He flicked at his curls. “I wasn’t trying to jump down your throat.”
Then what was he trying to do?
His gaze found the floor. He cursed. “Got an actual shot glass in this bitch?” he asked, my brow jumping. His jaw shifted. “I don’t drink shots out of fucking milk glasses.”
He pulled the bourbon over, completely serious. I eyed him. “I’m not driving your ass home.”
“I’ll call a ride share. Just get the fucking glass.”
I did, giving him what he asked for. He downed that shit like it was nothing before taking another. He chuckled. “You actually have good taste in bourbon, little.”
A compliment, and from this guy. I smiled. “Some stuff I brought down from Chi-Town.” I’d gotten it with my fake ID.
Ares nodded. “It’s good,” he said, but he didn’t take another glass. He studied the room. “Got any snacks or are you going to continue being a piss-poor hostess?”
He said this, but he smiled, and for some reason, I didn’t immediately throw an insult at him. I chuckled. “What do you like to eat?”
As it turned out, everything, and I ended up defrosting what felt like half the freezer. Bru kept a lot of garbage around the house, frozen cheese sticks and wings. I ended up being pretty hungry too, so I made it all, and Ares didn’t protest. I really didn’t know why I was entertaining his presence here. When we’d gotten here, I’d wanted him out of my house.
“Pick your poison.” I tossed him the remote from the living room. We’d assembled all the garbage food out there with our booze, and seeing Ares in my brother’s easy chair was frickin’ hilarious.
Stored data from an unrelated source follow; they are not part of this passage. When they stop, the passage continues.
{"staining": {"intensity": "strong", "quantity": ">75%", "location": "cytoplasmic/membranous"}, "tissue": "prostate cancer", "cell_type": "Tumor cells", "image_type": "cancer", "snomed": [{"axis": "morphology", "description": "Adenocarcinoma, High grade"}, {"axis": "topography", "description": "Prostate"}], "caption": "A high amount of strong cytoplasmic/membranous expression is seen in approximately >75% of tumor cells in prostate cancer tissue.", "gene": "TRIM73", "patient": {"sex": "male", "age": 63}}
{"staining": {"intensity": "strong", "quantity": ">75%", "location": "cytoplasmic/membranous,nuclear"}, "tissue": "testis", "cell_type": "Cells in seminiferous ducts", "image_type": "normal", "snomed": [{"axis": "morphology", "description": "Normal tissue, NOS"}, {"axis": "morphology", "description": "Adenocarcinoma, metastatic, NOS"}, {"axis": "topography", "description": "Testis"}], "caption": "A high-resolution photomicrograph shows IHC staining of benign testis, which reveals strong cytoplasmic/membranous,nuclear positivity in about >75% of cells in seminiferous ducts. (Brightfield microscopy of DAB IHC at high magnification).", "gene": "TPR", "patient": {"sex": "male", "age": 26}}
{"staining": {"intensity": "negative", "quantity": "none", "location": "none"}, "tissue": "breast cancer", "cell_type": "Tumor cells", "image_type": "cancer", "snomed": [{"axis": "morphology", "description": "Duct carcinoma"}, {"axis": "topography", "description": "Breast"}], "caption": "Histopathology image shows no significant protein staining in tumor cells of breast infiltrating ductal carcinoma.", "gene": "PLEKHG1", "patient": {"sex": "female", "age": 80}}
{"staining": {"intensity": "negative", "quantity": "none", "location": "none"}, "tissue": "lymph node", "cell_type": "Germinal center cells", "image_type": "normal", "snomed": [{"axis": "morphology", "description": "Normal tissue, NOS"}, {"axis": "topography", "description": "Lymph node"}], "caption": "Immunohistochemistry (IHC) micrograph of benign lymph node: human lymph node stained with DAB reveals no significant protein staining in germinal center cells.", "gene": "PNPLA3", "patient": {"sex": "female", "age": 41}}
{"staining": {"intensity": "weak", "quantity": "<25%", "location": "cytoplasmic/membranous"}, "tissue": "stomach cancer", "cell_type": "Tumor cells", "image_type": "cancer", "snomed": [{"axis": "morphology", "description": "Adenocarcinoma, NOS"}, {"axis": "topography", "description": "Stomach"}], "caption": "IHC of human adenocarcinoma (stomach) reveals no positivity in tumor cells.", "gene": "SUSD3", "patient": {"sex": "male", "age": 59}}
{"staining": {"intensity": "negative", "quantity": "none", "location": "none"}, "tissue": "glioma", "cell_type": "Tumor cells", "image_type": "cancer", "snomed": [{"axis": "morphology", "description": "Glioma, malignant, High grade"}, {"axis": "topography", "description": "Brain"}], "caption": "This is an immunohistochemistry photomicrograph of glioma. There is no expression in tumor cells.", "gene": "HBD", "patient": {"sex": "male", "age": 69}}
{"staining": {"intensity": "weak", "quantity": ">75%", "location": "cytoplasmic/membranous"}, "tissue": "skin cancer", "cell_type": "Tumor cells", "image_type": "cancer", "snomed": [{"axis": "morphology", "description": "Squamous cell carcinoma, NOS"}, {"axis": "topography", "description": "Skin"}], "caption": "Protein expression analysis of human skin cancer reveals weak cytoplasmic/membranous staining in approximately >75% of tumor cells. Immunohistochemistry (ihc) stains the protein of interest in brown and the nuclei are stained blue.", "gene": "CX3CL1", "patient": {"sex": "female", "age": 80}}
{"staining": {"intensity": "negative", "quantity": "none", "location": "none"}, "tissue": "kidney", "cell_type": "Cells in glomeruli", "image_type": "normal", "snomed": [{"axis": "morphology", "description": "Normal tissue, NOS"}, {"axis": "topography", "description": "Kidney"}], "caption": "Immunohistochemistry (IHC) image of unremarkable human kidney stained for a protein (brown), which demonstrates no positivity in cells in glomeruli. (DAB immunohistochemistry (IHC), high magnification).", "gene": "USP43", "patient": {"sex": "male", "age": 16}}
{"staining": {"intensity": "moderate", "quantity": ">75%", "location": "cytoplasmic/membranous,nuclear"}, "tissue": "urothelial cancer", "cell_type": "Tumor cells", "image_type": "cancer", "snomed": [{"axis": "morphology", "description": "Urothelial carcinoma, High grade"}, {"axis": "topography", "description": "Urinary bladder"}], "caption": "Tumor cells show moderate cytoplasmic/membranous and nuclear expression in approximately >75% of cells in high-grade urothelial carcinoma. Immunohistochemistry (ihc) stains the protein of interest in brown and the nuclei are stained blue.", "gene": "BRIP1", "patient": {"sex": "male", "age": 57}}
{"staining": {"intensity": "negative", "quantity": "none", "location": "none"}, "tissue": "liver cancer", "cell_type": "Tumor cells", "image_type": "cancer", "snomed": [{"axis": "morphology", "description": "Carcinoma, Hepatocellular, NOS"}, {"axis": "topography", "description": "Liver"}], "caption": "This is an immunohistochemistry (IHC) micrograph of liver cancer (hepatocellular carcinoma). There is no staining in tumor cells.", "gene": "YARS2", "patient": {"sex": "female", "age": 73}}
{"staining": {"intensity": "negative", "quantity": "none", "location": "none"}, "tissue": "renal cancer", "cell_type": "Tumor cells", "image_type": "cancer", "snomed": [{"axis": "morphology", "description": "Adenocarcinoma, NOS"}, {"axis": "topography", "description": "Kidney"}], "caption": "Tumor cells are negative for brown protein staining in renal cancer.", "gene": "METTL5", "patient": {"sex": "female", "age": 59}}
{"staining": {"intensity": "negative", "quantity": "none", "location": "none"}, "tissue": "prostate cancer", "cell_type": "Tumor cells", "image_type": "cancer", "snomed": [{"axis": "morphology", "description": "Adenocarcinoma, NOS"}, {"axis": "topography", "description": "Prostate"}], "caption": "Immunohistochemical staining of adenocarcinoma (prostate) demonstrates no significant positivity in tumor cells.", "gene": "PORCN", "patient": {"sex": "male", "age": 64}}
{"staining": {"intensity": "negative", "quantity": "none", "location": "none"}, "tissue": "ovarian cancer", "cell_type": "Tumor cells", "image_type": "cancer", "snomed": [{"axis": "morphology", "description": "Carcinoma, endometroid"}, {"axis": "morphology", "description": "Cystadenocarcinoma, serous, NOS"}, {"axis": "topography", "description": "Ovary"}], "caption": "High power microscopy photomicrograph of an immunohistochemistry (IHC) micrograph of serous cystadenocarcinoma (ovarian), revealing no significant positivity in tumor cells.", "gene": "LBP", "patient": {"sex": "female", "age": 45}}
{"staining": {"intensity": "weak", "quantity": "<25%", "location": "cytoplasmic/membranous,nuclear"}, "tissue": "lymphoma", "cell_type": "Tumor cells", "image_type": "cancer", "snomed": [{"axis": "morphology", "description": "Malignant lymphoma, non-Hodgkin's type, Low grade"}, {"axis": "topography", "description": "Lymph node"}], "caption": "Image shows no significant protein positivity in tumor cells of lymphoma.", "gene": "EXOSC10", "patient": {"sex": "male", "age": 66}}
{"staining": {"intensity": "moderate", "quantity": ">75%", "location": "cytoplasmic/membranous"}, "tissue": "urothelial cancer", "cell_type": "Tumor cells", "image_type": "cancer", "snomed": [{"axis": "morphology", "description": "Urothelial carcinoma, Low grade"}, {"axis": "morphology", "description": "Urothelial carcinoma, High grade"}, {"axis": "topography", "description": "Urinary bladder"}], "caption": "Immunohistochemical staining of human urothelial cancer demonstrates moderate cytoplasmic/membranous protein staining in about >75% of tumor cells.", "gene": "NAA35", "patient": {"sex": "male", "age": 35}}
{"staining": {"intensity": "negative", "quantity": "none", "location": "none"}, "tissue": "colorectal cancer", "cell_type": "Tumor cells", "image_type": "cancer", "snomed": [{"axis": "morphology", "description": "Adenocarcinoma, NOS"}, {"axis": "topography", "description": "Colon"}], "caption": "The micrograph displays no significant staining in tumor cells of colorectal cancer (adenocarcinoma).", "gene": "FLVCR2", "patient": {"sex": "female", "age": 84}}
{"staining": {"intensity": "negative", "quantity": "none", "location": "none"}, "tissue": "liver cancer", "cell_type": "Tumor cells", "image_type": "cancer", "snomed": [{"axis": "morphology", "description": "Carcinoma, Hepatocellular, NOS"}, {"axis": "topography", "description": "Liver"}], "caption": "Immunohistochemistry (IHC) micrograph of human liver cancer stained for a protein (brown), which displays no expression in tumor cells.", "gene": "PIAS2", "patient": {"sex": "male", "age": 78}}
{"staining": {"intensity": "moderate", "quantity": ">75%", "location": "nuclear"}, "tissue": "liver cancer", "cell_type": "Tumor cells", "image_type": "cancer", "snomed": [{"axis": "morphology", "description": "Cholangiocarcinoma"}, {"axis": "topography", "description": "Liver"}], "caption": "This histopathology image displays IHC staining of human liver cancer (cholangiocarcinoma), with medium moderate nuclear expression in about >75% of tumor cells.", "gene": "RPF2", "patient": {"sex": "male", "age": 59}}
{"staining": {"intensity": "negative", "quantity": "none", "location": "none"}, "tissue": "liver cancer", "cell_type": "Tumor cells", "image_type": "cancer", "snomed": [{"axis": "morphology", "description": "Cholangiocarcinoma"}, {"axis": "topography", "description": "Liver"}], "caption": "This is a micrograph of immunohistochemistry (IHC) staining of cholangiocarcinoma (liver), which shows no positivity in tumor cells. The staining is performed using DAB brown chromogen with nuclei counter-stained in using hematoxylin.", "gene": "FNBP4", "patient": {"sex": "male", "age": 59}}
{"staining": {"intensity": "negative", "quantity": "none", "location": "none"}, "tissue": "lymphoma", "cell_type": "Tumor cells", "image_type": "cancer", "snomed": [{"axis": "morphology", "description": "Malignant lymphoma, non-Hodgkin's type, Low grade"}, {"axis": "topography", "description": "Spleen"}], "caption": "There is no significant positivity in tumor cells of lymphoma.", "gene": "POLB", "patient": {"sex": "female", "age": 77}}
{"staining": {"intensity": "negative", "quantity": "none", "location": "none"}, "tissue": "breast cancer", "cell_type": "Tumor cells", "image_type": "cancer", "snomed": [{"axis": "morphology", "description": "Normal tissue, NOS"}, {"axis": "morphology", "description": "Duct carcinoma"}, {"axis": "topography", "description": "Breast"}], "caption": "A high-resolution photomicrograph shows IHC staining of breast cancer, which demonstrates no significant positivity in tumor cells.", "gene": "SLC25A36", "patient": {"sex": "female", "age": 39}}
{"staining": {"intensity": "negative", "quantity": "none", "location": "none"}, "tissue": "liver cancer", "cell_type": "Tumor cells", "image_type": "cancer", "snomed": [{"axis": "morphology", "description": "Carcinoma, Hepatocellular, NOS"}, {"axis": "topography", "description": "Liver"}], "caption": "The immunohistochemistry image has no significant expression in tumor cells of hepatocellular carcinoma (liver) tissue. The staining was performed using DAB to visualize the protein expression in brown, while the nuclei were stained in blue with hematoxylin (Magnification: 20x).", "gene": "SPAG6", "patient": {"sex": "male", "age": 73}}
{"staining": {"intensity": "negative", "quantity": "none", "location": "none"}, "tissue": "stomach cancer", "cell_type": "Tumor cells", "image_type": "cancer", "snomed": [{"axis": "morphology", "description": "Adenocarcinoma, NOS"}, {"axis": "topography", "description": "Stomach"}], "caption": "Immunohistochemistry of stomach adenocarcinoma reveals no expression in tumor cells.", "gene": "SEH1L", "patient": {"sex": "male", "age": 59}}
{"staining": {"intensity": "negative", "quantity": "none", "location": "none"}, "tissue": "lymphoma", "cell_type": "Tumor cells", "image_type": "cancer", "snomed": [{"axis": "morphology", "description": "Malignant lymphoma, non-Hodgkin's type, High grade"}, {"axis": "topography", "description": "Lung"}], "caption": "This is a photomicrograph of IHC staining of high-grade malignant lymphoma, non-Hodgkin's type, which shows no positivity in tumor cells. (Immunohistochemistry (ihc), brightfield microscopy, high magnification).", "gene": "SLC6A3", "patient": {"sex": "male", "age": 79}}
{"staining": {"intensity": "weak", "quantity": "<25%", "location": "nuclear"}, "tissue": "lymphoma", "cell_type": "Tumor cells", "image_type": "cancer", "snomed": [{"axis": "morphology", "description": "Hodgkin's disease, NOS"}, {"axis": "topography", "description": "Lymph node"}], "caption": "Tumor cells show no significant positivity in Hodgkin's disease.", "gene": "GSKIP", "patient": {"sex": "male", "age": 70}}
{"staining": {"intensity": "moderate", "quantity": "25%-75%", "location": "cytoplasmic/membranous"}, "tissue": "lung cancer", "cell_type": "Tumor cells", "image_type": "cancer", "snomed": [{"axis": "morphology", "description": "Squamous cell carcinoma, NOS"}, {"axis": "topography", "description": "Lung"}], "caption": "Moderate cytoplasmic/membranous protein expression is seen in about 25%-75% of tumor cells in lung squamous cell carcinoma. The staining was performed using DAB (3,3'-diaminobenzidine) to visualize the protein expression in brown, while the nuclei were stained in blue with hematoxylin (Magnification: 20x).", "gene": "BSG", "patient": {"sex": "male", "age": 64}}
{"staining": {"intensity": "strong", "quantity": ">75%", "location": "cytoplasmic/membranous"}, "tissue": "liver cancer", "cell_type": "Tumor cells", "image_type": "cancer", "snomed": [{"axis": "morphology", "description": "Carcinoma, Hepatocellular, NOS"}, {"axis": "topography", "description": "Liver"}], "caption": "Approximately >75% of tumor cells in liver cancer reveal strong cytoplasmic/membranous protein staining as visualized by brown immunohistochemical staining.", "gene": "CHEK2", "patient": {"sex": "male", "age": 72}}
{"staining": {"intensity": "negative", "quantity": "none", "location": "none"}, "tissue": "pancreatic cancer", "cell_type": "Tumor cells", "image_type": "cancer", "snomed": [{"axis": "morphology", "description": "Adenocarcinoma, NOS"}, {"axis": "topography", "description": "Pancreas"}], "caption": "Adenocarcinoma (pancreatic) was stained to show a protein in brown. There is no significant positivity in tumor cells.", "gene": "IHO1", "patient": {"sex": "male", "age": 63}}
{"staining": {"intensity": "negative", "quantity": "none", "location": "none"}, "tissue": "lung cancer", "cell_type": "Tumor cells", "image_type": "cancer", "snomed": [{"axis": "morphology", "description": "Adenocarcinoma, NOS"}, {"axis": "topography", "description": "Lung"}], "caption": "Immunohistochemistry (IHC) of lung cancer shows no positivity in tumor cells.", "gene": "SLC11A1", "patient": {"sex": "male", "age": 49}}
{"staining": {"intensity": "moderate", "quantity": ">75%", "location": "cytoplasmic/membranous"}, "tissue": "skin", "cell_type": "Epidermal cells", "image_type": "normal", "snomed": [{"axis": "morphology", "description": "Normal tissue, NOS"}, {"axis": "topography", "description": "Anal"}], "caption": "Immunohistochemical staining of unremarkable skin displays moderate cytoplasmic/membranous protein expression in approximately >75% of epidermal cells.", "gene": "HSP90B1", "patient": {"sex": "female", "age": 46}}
Bru may be a large boy but he wasn’t nearly as tall as Ares. With his legs stretched out, my brother’s teammate basically had his long legs breaching the opposite side beneath the coffee table.
Ares barked a laugh, a bowl of cheese puffs in his lap. “You’re giving me a lot of trust, little.”
“Just pick something, Wolf,” I tossed. I popped a piece of popcorn chicken in my mouth. “And it better be good.”
I angled back to see him actually smiling from my brother’s chair. He said that name was on loan, but I was only forty percent sure I’d get away with calling him that.
“I got something for you,” he said, and when he grinned, it appeared I did get away with what I said. He proceeded to change the channel to The Office, and I was surprised. That was like my favorite television show.
“You like The Office?” I asked, taking a blanket from behind the couch. I put it over my legs while I ate chicken.
Ares grabbed a wing off our island of junk. We’d arranged it all out on the coffee table for easy access. He
lifted a shoulder. “It’s cool. Jim fucking kills me.”
“And Dwight.”
“Yeah.” He faced me. “Wanna binge-watch? Now that I’m up, I don’t think I’m going to sleep anytime soon.”
I probably wouldn’t either. Not with everything that just happened.
I could use a laugh or two. “Only if you don’t fucking talk. I hate when people talk while I’m watching stuff.”
He lifted a hand, then proceeded to turn up the television. This was not how I’d thought the evening would go, and though Ares’s laughter boomed over the set almost right away at the show, his distraction didn’t annoy me. If anything, his laughter made me laugh too.
We laughed together which should be weird, but as we watched, it wasn’t. Actually, watching TV with him felt a lot like painting with him. It felt, I don’t know, easy.
I really didn’t think I’d sleep that night, but my lids definitely started feeling heavy during the show. I fought sleep for as long as I could, but I must have drifted off sometime between episodes. I was totally in and out of sleep because, at one point, I thought I felt a set of hands tugging my blanket up when it slid.
“Night, P,” I heard a voice say, but that couldn’t have been true. My name didn’t begin with a P.
I must have been dreaming.
Chapter Twenty-One
Sloane
A crash jerked me awake, my head rising from a couch pillow.